Sunday, 6 January 2019

Patrick Matthew's evolutionary clock (1831)

Patrick Matthew is generally considered to be one of the predecessors of Charles Darwin concerning the integration of natural selection into an evolutionary scheme. Concerning the species problem, Matthew (1831. On Naval Timber and Arboriculture, p. 381) wrote:
"Throughout this volume, we have felt considerable inconvenience, from the adopted dogmatical classification of plants, and have all along been floundering between species and variety, which certainly under culture soften into each other. A particular conformity, each after its own kind, when in a state of nature, termed species, no doubt exists to a considerable degree. This conformity has existed during the last forty centuries. Geologists discover a like particular conformity—fossil species—through the deep deposition of each great epoch, but they also discover an almost complete difference to exist between the species or stamp of life, of one epoch from that of every other." (highlight added)
Here, Matthew was dealing with the problem of the stability of species, that is, why do species not disintegrate into one mêlé of amorphous variation without any clear species boundaries (gaps between species)? This problem had two sub-problems: 1. Why does spontaneous variation (sports) not lead to such a mess? 2. Why does hybridization not lead to such a mess? Matthew's answer was natural selection. Oddly, from our current perspective, he later referred to it as the problem of species fixity: 
"In my discovery of the fixity of species by natural competitive selection, I have overturned the only argument worth overturning brought forward by ancient superstition against the law of development. I have shown that we [farmers] can go ahead of college-bred, closet-taught naturalists, and leave them to follow in our wake at the distance of thirty years. This is nothing remarkable, as most of them are mere bundles of old-world prejudices. May I therefore hope for assistance from my brother-farmers, that we may keep ahead?" (Matthew 1861. Utility of change of place in seed, and still more in life continued by tubers or cuttings. The Farmer’s Magazine, Ser. 3, Vol. 19: 283-285, p. 285, highlight added)
Species fixity, here, did not mean that species were absolutely fixed in their morphology and physiology. The problem was to explain why species and varieties remained stable, despite the occurrence of sports and hybrids, but why demarcating species and varieties properly was so difficult at the same time. It starts out as a practical problem of classifying organisms, it then takes on a taxonomic dimension (how to define species and varieties), and it turns, in modern parlance, into a problem of the evolutionary maintenance of species (and varieties). In agreement with this, Matthew called himself the "solver of the problem of species" on the title page of the political pamphlet Schleswig Holstein (Matthew 1864) and not "discoverer of the principle of natural selection" as Charles Darwin (1865, 22 and 28 October. To J. D. Hooker. Darwin Correspondence Project, Letter no. 4921.) wrongly wrote to Joseph Hooker. 

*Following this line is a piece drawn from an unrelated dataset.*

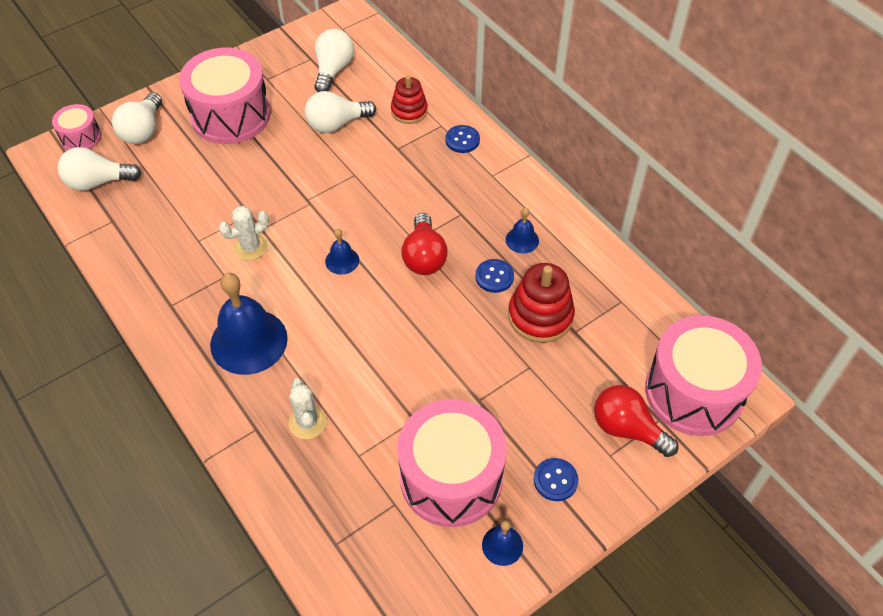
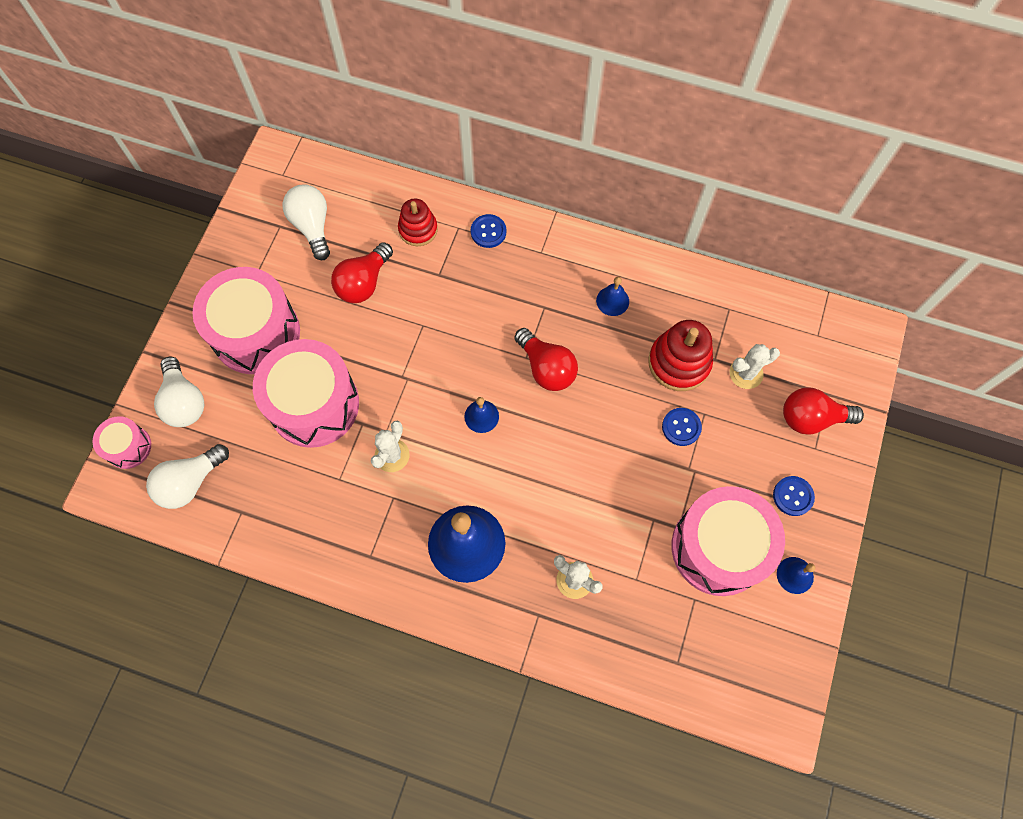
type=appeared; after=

Despite this stability of boundaries between species and varieties, Matthew thought they could still adaptation (lineage adaptation or anagenesis) to changing conditions, for example, in climate. The splitting of species (lineage splitting or cladogenesis), however, only occurred in short periods after global catastrophes had exterminated most species and thereby rendered an open field for the radiation of the surviving organisms into empty niches so to speak. Hence, Matthew's scheme is one of long periods of stability of species punctuated by short periods of quick radiation and lineage splitting. Naturally, the question arises how long Matthew thought that these periods of stability and radiation were. The only hint he ever gave us, however, are the forty centuries of conformity highlighted in the first quote from Matthew (1831, p. 381) given above. 

These 40 centuries only make sense in the context of chronologies being popular at that time, which told the history of the world along the lines of biblical events. Trying to align scientific findings from geology with the stories of the old testament was its own genre and was not regarded as unscientific (even Kepler and Newton engaged in it). The chronology of James Ussher, Archbishop Armagh and Primate of all Ireland, from 1650 was particularly popular. He dated the first day of creation to 23 October 4004 BC and the Noachian flood to 2349 BC.

The Noachian flood was thought to have occurred 4179 years before Matthew wrote his book in 1830, that is, roughly 42 centuries. Having no other numbers to go by than Matthew's 40 centuries of conformity, it would mean that the time for the evolutionary radiation after the last global catastrophe, the Noachian flood, were a mere 200 years after which lineage splitting (cladogenesis) stopped and the environments were fully stocked again. They could still change in response to changes in climate etc. (lineage adaptation) but no longer split. Species boundaries were then stable for 4000 years. This evolutionary scheme can be depicted in a pie chart with 200 years of radiation and 4000 years of stability.

The only other number from Matthew to go by is his statement: "millions of ages of regularity which appear to have followed between the epochs" (Matthew 1831, p. 383). Apparently, Matthew thought that the above depicted clock had turned millions of times. Make that 1 million and the age of Life on Earth would have been 4.2 billion years, which would be quite close to the current estimate of 3.9 billion years. 2 million revolutions or more would, of course, render Matthew's scheme out of whack with modern estimates.